There are many Mohammedan Chinese in the western and southwestern provinces, and scattered throughout the empire are Mohammedan companies. They are generally butchers and bakers by occupation. Among these Mohammedans are doubtless the lost colonies of Chinese Jews.
It is found that the Miao aborigines of Szechuen and Yunnan are a more impulsive, vivacious, and by turns a more sulky race than the staid, trim, mannerly Chinese. Missionaries, therefore, report that when they Christianize the aborigines they find them delightfully frank and vivacious companions, who grow to be liked heartily, as the cultured Chinese is in comparison deeply respected. The Miaos (Now Su tribe) show Burmese influence, too, for they burn their dead, a custom which is abhorred by the Chinese masses, though some Buddhist priests do it. The Miaos often worship a hill, and far to the east, even at Hongkong, I have seen members of the aboriginal Hakka tribes worshiping a hill, or a rock, or the seashore. On the hillsides of Hongkong jars will be found on stones among the woods. These contain the bones of Hongkong Chinese who have died in America and whose bones lie out in the woods, waiting till the Taoist calendar reports that it is a lucky day for burial. If you make the fee large enough the priest can grant you absolution any day and you may bury with full assurance of good luck. It then becomes a struggle between the priest’s determination and the mourner’s stubbornness in the matter of securing possession of the coins of the dead one!

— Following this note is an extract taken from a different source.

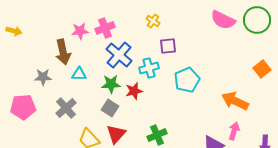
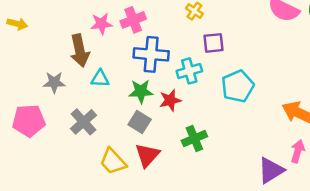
blue cross: (119, 55) -> (151, 54), turned -36
green cross: (157, 135) -> (194, 138), moved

The body lies in an American graveyard until the large bones only remain. These are manifested across the Pacific as “fish bones” and are received at Hongkong by the Tung Wah Hospital for the guild of which deceased was a member. The hospital turns the bones over to the chief mourner, who places them in a jar, as already related. While the Chinese abhor sickness, and will sometimes desert a fever patient after loading his blanket with stones so that he can not leave the bed, they have no abhorrence of coffins or bones. For long periods they keep the coffin in the best room of the house, or the jar of bones in the garden.
In selling goods by auction at the pawnshops, or inns, the auctioneer does not permit audible bidding. The goods are passed through an opening for inspection. Then the bidders walk to the window, and by whisper, card, or squeeze of the hand, indicate the bid. This encourages high instead of low bidding at the beginning, for it is known that the first bidder who offers a fair price secures the article.